PAGE EXCERPT:
◆ ◆ ◆ ◆ ◆ ◆ ◆

Elizabeth Price, the 2012 Turner Prize winning artist, is to create a new work in partnership with The Hungarian, Panel, Fiona Jardine of Glasgow School of Art and Edinburgh-based Dovecot Studios.

The work is called UNDERFOOT and is a moving image installation alongside a bespoke textile work which is a first for Price. Both of these pieces of art will be acquired by The Hunterian.

The work is created following Price’s Research Fellowship with The University of Glasgow Library which gave her access to the archives of carpet manufacturers Stoddard and Templeton based in Renfrewshire and in Glasgow. The archive includes thousands of design sketches, photos, books, journals and carpet pieces.

Elizabeth Price said: “I’m delighted to be working with The Hunterian, Panel, Dovecot, Glasgow University Archives and Fiona Jardine of The Glasgow School of Art on this project. It is a great pleasure to spend time getting to know the extraordinary Stoddard Templeton archives, and to be entrusted to respond to them.

“I am not quite sure yet where this project will take me, but I know I will reflect upon the carpet as an image of terrain, and the looms that wove them as vast systems of data storage. 

“The work I usually make is described as video, but it is always a composition in sound as much as image, and this emphasis has a special significance for me in this commission. I first visited Glasgow and Edinburgh in the early eighties to perform in a band and I came to know these cities through their post-punk music. That experience will inflect both the moving image work and the textile commission. In respect of that, It is a profound pleasure and challenge to have the opportunity to create a textile for this project, along with the expert weavers at Dovecot. I am fascinated to work with a medium so technically related, and sensually estranged from video.”

◆ ◆ ◆ ◆ ◆ ◆ ◆

THE TASK: In the announcement about Elizabeth Price's new work, retype the passage between "The work is called" and "by The Hunterian.", inclusive.

SUPPLIED DATA:

◆ ◆ ◆ ◆ ◆ ◆ ◆

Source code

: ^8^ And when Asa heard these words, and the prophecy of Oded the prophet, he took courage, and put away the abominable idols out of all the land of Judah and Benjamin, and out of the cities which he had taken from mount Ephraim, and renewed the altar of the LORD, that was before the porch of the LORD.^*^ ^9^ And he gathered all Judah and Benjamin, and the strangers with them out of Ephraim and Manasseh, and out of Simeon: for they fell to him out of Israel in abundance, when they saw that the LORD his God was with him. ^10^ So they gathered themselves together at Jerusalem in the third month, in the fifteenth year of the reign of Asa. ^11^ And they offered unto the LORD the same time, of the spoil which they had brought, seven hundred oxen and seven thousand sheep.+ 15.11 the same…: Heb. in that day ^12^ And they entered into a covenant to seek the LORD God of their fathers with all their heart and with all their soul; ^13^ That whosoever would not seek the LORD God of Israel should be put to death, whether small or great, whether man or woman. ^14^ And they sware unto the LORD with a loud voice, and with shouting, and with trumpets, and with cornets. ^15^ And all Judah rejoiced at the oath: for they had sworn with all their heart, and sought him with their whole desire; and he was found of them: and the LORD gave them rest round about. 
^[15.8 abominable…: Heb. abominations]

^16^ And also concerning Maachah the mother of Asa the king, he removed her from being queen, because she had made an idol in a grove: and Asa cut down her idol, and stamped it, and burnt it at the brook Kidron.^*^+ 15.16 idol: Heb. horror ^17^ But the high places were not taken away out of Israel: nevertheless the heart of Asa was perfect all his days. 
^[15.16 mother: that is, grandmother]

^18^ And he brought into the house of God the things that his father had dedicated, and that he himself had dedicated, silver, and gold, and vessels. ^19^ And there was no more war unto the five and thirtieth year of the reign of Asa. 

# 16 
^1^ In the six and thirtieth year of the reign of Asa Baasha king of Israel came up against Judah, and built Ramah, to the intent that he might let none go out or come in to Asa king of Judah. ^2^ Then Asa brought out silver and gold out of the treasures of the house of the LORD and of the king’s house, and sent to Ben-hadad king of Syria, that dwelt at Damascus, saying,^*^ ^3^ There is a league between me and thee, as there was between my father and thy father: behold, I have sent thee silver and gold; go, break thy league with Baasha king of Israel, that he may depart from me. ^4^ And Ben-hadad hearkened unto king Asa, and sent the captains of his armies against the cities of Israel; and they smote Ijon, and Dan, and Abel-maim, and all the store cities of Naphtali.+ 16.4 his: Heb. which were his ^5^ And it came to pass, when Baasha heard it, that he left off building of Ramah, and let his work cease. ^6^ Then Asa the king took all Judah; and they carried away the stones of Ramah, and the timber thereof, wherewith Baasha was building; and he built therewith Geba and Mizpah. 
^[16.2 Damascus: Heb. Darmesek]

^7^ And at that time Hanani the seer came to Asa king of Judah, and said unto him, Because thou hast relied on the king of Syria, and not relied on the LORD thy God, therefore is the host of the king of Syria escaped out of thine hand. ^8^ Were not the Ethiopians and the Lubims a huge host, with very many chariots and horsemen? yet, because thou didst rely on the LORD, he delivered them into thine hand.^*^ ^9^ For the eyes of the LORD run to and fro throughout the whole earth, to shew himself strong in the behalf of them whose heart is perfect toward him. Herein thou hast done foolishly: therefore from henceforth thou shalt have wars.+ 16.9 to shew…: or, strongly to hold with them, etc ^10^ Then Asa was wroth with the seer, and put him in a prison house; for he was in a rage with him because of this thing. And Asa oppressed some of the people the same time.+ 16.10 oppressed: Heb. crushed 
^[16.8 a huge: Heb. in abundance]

◆ ◆ ◆ ◆ ◆ ◆ ◆

TASK RESULT:
The work is called UNDERFOOT and is a moving image installation alongside a bespoke textile work which is a first for Price. Both of these pieces of art will be acquired by The Hunterian.